Given information: Begin
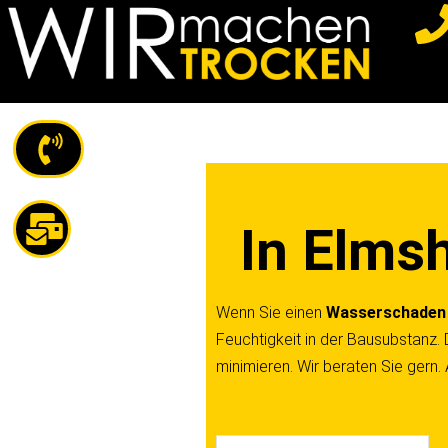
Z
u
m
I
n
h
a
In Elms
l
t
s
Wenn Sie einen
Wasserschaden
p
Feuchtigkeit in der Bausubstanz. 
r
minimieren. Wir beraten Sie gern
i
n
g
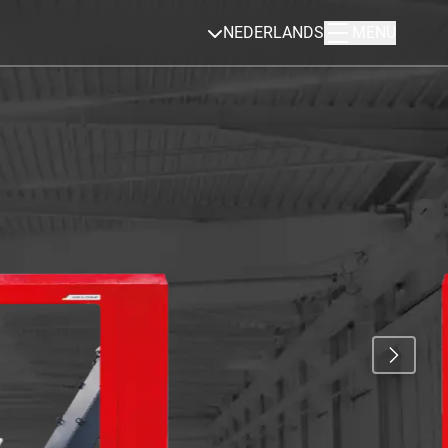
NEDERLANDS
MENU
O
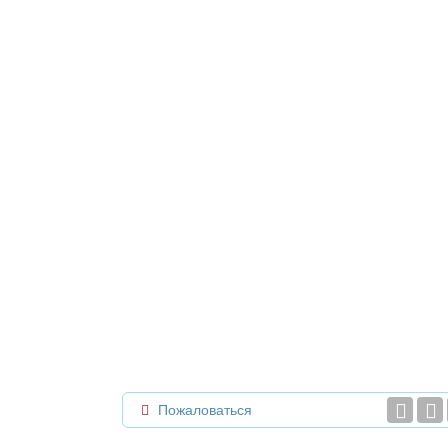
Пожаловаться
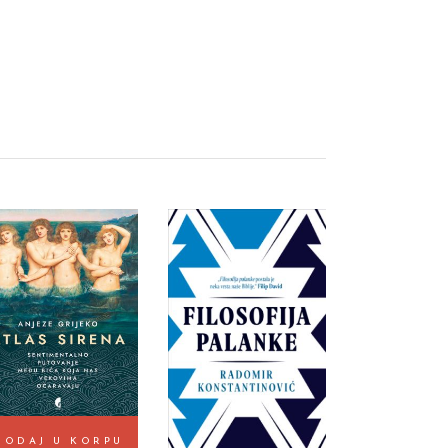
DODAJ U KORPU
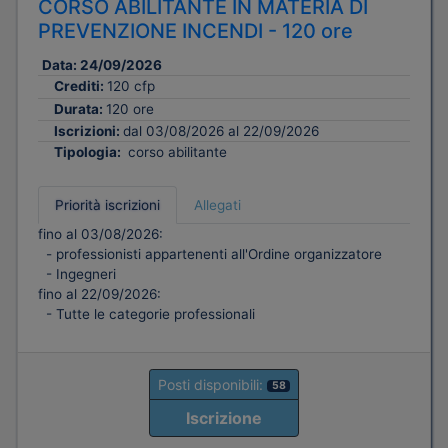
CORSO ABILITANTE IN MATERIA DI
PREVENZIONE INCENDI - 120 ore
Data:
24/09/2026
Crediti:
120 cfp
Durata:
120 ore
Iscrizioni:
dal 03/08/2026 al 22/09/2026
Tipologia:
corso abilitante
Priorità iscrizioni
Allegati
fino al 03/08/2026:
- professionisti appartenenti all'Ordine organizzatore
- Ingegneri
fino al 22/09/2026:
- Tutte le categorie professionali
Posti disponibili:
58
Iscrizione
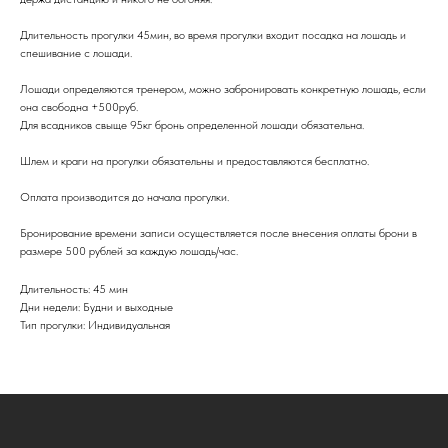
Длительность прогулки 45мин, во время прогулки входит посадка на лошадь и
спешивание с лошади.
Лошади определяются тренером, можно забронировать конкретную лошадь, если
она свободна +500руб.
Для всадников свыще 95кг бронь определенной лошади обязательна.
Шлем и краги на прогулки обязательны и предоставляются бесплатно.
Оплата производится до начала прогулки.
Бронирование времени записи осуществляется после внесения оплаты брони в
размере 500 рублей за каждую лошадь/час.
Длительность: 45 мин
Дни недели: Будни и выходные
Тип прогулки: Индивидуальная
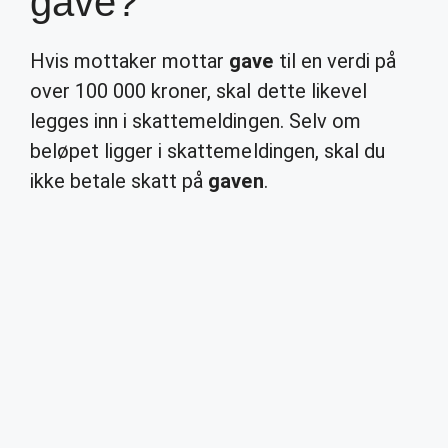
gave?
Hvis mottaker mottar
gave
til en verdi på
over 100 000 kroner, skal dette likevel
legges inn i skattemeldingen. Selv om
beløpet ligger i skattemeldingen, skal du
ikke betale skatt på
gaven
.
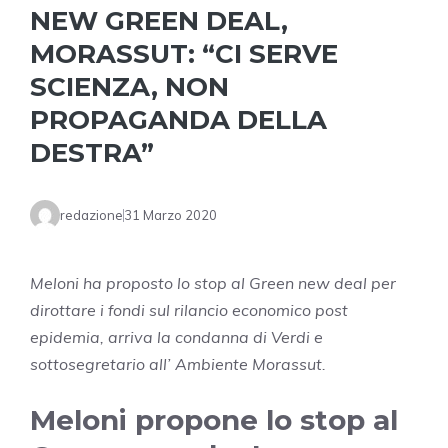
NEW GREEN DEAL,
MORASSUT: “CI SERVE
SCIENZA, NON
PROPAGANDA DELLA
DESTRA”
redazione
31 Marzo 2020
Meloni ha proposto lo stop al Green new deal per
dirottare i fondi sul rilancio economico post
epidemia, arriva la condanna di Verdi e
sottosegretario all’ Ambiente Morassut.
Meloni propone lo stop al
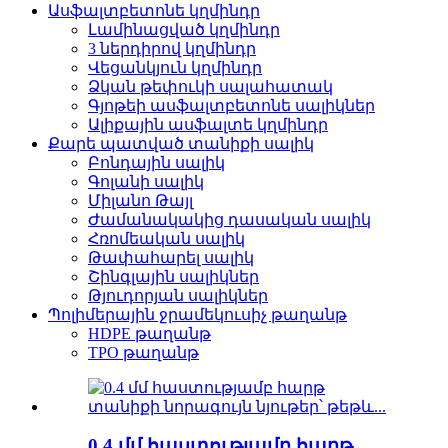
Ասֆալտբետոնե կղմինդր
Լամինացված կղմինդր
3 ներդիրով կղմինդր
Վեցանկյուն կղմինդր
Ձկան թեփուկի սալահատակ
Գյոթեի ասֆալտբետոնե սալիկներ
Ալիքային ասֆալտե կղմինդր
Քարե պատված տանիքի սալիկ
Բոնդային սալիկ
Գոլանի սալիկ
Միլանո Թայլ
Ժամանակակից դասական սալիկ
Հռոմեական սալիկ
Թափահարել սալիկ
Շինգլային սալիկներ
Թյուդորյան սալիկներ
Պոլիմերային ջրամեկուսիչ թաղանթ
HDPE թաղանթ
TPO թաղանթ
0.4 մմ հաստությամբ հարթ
Given information: End
• Your objective: Locate every line of the material that contains the string "лошадь" and copy each one in full. Case counts.

• Result below:
Длительность прогулки 45мин, во время прогулки входит посадка на лошадь и
Лошади определяются тренером, можно забронировать конкретную лошадь, если
размере 500 рублей за каждую лошадь/час.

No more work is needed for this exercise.